Ücretin dışsal güdülenme özelliğine sahip motive edici bir faktördür. Yapılan araştırmalarda, dışsal motivasyonun işten ayrılma eğilimi ile yüksek derecede ilintili, işten ayrılma davranışı ile daha az ilintili olduğu tespit edilmiştir. Buna neden olarak da, ekonomik sıkıntı ve başka iş imkânlarının sınırlı oluşu gösterilmiştir (İnce ve Gül, 2005: 73). Ücret konusunda yaşanan tatminsizlik örgütsel bağlılıkta azalma ile birlikte motivasyon eksikliği ve sorumluluk alma isteksizliğinin sebebidir. İşten ayrılma niyetine dönüşmesi muhtemel olgulardan birisini oluşturmaktadır (Sert, 2010: 37).

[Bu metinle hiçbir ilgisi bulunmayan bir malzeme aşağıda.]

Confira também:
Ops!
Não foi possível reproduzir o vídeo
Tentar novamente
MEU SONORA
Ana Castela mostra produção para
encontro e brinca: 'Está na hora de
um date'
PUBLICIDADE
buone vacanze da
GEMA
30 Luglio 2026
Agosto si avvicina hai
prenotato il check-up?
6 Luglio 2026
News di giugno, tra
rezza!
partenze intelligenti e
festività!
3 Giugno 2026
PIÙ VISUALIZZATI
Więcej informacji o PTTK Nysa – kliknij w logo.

2.3.1.6.Örgütte Çalışma Süresi

Allen ve Meyer bir çalışanın işyerindeki çalışma süresi ile örgütsel bağlılık arasında pozitif bir ilişkinin olduğunu ileri sürmüştür. Bunu Mottaz kişilerin ödül almak için kendilerini örgüte bağlamalarıyla açıklamıştır.

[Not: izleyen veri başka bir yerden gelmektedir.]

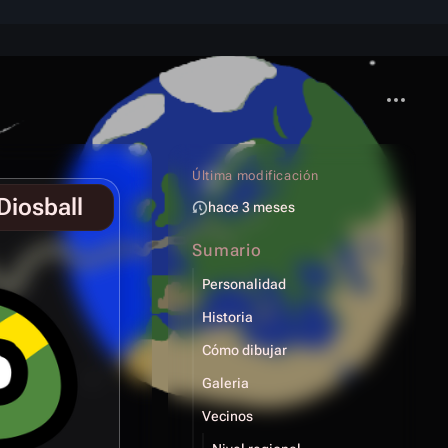
Más acci
Última modificación
Diosball
hace 3 meses
Sumario
Personalidad
Historia
Cómo dibujar
Galeria
Vecinos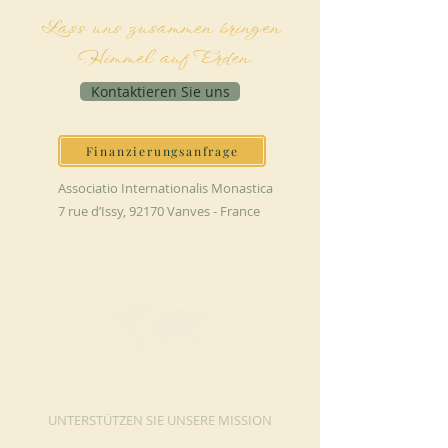
Lass uns zusammen bringen
Himmel auf Erden
Kontaktieren Sie uns
Finanzierungsanfrage
Associatio Internationalis Monastica
7 rue d’Issy, 92170 Vanves - France
JETZT SPENDEN
UNTERSTÜTZEN SIE UNSERE MISSION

Mowday çalışanların örgütteki çalışma süresine bağlı olarak ilerideki kazançlarının artacağından dolayı örgüte bağlandıklarını belirtmiştir. Dış çevredeki belirsizlikler, kıdem tazminatı gibi kazanımların, mevcut yatırımların çokluğu kişileri örgüte çıkar ilişkisi ile bağlayabilir. Kişinin örgütte çalışma süresi arttıkça yatırımları da o derecede artmaktadır (Ağca ve Ertan, 2008:395). Kıdem çalışanların örgüte ve dolayısıyla kendilerine yapmış olduğu yatırımların göstergesidir.

2.3.1.7. Psikolojik Sözleşme

Örgüt yönetimi ile çalışan arasında iş ve psikolojik sözleşme olmak üzere iki tür sözleşme mevcuttur. İş sözleşmesi, çalışan ve örgüt yönetimi arasında yapılan, içeriğinde karşılıklı hak ve yükümlülüklerinin belirli olduğu yazılı sözleşmedir. Psikolojik sözleşme ise, örgüt içinde çalışanların uymakla yükümlü oldukları kuralları içeren yazılı olmayan bir sözleşme türüdür. (McDonald ve Makin, 2000’den akt. Halis, 2007:56). Bu durumda örgütün istediği davranışların sergilenmesine yol açmaktadır. Dolayısıyla is gören isteyerek kendini örgütle özdeştirmiş olmaktadır.